AuthorsGarcía-Casas, Paloma; Alvarez-Illera, Pilar; Arias-del-Val, Jessica; Fonteriz, Rosalba I. ; Álvarez, Javier; Montero, Mayte
Issue Date2017
CitationVI Spanish Worm Meeting (2017)
AbstractThe nematode C. elegans is widely used for aging research and many specific gene mutations modify lifespan. Remarkably, many of the mutants with increased lifespan show slow physiological rates and delayed development, even though ATP levels may be normal. Several authors have proposed that increased lifespan may be achieved by decreasing somehow energy expenditure, the so-called reduced “rate of living”. To test this hypothesis we have studied the effects of altering intracellular Ca2+ signaling. Transient increases in cytosolic Ca2+ are the key signal for muscle contraction, neurotransmitter release, cell proliferation and many metabolic reactions.

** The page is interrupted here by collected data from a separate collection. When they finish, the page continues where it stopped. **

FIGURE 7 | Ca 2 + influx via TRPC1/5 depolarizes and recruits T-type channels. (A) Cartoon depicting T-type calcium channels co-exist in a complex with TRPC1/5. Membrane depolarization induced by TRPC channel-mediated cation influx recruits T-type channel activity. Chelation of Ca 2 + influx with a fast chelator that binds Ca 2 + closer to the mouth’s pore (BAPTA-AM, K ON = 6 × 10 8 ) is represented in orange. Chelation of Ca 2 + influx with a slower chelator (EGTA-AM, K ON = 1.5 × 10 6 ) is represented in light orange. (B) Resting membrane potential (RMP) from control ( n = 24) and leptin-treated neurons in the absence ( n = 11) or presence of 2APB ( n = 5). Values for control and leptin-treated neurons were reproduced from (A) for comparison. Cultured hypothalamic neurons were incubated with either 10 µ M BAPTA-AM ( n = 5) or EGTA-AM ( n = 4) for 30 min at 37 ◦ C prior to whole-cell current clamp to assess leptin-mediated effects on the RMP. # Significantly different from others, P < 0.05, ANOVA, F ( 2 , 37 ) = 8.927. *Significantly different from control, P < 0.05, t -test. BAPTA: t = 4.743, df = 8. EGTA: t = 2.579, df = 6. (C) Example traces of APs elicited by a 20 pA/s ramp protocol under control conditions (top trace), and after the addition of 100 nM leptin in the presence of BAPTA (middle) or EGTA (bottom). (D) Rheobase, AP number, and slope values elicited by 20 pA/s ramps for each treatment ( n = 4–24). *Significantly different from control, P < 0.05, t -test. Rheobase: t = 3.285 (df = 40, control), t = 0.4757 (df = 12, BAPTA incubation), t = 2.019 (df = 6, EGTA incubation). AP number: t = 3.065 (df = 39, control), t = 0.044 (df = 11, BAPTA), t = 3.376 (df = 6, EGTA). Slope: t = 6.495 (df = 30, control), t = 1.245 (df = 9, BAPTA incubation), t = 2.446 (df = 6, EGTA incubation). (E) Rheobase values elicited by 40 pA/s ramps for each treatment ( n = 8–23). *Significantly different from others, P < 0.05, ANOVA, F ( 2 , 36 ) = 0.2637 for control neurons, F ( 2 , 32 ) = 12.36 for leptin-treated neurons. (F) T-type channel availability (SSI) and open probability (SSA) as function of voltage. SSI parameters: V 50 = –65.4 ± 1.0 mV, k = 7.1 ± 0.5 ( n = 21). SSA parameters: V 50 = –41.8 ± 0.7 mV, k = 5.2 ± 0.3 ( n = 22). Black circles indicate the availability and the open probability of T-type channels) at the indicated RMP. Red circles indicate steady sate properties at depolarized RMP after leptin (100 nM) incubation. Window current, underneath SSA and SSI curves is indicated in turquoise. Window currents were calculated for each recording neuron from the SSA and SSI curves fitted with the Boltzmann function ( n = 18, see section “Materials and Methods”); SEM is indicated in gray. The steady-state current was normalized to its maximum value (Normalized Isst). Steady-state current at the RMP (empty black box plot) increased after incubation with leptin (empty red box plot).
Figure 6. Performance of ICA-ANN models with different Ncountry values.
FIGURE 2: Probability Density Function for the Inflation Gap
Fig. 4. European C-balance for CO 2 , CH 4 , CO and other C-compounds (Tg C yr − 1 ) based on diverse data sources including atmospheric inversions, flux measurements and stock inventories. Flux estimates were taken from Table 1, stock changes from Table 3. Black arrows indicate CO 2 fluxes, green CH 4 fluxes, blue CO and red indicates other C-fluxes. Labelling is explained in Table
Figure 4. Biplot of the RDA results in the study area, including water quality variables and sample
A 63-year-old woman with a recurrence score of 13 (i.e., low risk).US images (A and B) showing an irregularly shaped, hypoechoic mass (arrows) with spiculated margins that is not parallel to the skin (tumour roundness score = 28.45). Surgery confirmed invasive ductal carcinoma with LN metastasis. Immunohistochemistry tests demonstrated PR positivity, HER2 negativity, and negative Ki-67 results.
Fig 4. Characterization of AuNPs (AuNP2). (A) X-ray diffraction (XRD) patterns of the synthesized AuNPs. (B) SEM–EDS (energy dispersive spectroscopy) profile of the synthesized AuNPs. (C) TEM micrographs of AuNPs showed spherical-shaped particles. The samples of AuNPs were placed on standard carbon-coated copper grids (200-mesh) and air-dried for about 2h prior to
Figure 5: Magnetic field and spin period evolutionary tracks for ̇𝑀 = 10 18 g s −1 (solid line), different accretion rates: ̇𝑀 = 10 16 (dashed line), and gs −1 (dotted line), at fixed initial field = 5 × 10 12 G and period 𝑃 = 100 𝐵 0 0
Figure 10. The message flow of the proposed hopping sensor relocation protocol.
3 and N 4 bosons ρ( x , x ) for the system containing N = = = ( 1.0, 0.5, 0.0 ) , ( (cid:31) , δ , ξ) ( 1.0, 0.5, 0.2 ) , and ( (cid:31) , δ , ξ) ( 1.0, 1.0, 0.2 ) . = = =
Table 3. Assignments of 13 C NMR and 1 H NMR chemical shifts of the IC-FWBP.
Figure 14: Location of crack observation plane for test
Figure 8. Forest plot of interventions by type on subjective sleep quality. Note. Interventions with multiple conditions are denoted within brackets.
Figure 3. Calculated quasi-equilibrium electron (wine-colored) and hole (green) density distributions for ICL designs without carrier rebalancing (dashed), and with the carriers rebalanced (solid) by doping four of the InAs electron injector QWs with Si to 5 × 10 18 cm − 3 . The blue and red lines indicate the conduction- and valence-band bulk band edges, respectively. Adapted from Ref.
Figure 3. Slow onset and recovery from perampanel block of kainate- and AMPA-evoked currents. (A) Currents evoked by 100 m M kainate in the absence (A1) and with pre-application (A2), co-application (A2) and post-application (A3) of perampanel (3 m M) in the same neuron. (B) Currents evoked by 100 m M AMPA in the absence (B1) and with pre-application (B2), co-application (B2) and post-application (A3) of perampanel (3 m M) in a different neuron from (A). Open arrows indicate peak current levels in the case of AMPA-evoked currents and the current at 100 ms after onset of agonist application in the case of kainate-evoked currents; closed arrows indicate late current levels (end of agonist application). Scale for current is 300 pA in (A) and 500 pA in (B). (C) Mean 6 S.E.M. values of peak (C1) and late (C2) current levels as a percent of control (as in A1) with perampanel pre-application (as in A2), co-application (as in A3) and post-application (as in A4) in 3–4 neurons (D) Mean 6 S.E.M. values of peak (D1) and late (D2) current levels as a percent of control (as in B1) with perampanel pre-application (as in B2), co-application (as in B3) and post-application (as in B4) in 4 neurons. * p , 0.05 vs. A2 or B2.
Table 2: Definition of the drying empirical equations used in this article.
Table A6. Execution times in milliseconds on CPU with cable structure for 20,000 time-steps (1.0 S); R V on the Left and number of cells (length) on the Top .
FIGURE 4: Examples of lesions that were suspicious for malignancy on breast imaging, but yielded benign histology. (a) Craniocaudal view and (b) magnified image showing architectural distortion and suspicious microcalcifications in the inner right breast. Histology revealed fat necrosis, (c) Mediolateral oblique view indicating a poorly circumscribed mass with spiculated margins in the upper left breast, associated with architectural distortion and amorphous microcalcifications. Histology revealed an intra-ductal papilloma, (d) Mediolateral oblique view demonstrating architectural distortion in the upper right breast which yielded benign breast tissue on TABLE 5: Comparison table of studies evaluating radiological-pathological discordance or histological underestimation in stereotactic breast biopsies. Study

Moreover, Ca2+ entry into mitochondria activates respiration and ATP production. An important portion of the Ca2+ responsible for these actions comes from the endoplasmic reticulum (ER), where it is stored at high concentration by SERCA pumps. We therefore reasoned that reducing the amount of Ca2+ stored in the ER should slow metabolism and energy expenditure. We have studied here the effect of 2,5-BHQ, a reversible inhibitor of SERCA, on both C. elegans lifespan and pharynx Ca2+ signaling measured with a targeted fluorescent Ca2+ sensor. Our results show that, although high concentrations of the inhibitor are toxic and reduce lifespan, there is a range of concentrations that increase lifespan up to about 20% compared with the controls and with the inactive isomer 2,6-BHQ. Differential effects of both isomers on pharynx Ca2+ signaling are also described. Our results are consistent with the idea that reducing the rate of energy expenditure is able to increase lifespan.
DescriptionResumen del trabajo presentado al VI Spanish Worm Meeting, celebrado en Valencia del 9 al 10 de marzo de 2017.